» **SOURCE EXTRACT**:
·····
# Hmm... not "liking" V2 (so far)



## KEnK (Jun 29, 2015)

Wow-

Sorry, but

If anyone has gotten used to my perspectives here
I'm probably seen as some kind of curmudgeon.
So allow me to "curmudge".

I'm bummed at the needless complexity and busyness
of this V2.
I really enjoyed the direct simplicity of the old version
Maybe the search engine wasn't so good,
but I could always go to where I wanted to go.

Will there be a manual or youtube tutorial for V2?
I don't know if I'll really need one-
but I am thoroughly confused about every aspect right now.

Even had to reset my pw to log in.

The thing I REALLY don't like-
is the "like" and "points" thing by my name.
I don't want that at all-
It's just a system of judgement
and it will make me post much less.
I would like to be able to disable that.

I'll try lurking here for a while
(no great loss I know)
but I may request a new "identity"
mainly because I find that Like/Points thing
so offensive

sorry- but I just really enjoyed the stark simplicity
of the old version-
This is just way too much stuff-
I'm only interested in people's posts,
not a continuously unfolding of menus
and options

maybe other people are thinking these things too

ok then
my 2¢

k

p.s.

can't even find the last thread I was involved in
spent 5 minutes doing that

not pleased


----------



## Guy Rowland (Jun 29, 2015)

Lordy. I've been quite surprised at some of the strong negative reactions to v2. I humbly think some folks are not seeing the wood for the trees. The only thing that makes VI-C worth anyone's time is the people here, and everything else is window dressing. While I find a few of the membership trying from time to time (and they I), I greatly appreciate the input of the vast majority of fine guys and gals here.

Andre is hard at work sorting out glitches and trying to take on board suggestions. I have a fair few of my own. But if everything is not 100% to my liking - oh well, it's not that big a deal really. It's window dressing.

Editorial issues are worth getting upset over, but likes and banner ads?


----------



## KEnK (Jun 29, 2015)

Guy Rowland said:


> I've been quite surprised at some of the strong negative reactions to v2.


Guy-

I couldn't even find the reactions to the new version!
Where is it?
I'd like to see what people are saying.

and yes- "likes" are the worst possible thing.
If I am to speak freely
I don't want to be constantly aware of some popularity contest that I never joined.

Thanks for your input here
I appreciate it

k


----------



## sleepy hollow (Jun 29, 2015)

KEnK said:


> I couldn't even find the reactions to the new version!
> Where is it?


http://vi-control.net/community/index.php?forums/questions-about-the-new-site-ask-here.97/


----------



## KEnK (Jun 29, 2015)

sleepy hollow said:


> http://vi-control.net/community/index.php?forums/questions-about-the-new-site-ask-here.97/


Thanks for that link-
Just read all 7 pages
Glad I'm not alone in some of the stuff I said.
Interesting that my buddy Jay (a fellow 'old timer')
·····
» **THE DATA**:
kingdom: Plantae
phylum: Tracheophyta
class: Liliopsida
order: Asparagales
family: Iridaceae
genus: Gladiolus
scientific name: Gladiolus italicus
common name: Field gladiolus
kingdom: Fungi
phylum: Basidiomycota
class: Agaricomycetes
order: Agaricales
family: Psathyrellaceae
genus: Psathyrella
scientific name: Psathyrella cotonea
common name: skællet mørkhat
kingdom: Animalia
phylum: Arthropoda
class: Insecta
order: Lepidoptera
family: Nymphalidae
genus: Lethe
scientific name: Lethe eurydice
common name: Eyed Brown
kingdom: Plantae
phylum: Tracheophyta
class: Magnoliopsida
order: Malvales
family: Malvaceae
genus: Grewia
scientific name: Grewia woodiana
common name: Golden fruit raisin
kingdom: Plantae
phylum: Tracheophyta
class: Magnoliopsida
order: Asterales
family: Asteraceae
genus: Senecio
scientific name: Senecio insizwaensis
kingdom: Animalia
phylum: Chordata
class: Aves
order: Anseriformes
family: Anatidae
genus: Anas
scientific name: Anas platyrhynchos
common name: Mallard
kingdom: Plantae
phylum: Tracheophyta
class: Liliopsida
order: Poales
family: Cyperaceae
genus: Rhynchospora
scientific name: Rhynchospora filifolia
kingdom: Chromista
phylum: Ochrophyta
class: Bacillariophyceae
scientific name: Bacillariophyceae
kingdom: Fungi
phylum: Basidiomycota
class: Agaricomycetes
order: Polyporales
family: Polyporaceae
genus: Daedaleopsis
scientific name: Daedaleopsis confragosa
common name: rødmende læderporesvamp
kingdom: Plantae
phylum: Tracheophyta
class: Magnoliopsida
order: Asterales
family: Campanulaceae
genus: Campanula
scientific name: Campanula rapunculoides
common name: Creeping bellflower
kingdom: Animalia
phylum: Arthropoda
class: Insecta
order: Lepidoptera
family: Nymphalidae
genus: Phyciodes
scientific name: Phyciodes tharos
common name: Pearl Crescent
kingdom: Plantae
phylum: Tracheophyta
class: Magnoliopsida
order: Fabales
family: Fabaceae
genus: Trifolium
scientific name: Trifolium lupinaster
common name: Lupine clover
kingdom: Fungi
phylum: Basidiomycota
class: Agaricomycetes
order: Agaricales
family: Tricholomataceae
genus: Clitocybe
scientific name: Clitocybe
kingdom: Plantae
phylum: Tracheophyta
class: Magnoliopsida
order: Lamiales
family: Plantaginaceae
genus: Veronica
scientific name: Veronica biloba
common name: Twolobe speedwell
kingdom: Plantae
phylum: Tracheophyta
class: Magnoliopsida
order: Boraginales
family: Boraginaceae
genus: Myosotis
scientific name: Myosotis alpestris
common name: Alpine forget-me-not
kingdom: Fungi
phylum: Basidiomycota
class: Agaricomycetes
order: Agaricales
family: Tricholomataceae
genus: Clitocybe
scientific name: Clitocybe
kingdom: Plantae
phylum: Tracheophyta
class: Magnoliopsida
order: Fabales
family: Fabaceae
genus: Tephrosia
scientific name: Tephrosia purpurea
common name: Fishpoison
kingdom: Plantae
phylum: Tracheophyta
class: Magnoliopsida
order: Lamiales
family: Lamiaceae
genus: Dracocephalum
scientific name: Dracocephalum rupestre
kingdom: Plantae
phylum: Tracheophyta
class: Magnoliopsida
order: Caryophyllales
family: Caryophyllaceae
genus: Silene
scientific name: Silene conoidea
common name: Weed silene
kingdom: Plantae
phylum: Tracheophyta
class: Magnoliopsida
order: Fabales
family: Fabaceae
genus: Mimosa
·····
» **REQUIRED ACTIONS**:
a – Answer these questions about the forum thread:
(i) What did KEnK have to reset in order to log in?
(ii) Who does Guy Rowland say is hard at work sorting out glitches?
(iii) How many pages did KEnK read after getting the link from sleepy hollow?
b – Output the records as a numbered list, starting with their first line and going up to and including the line with "scientific name: Psathyrella cotonea". Leave out blank lines.

» **RESULTS FOR THE EXERCISE**:
a –
(i) The pw (password).
(ii) Andre.
(iii) 7 pages.

b –
1. kingdom: Plantae
2. phylum: Tracheophyta
3. class: Liliopsida
4. order: Asparagales
5. family: Iridaceae
6. genus: Gladiolus
7. scientific name: Gladiolus italicus
8. common name: Field gladiolus
9. kingdom: Fungi
10. phylum: Basidiomycota
11. class: Agaricomycetes
12. order: Agaricales
13. family: Psathyrellaceae
14. genus: Psathyrella
15. scientific name: Psathyrella cotonea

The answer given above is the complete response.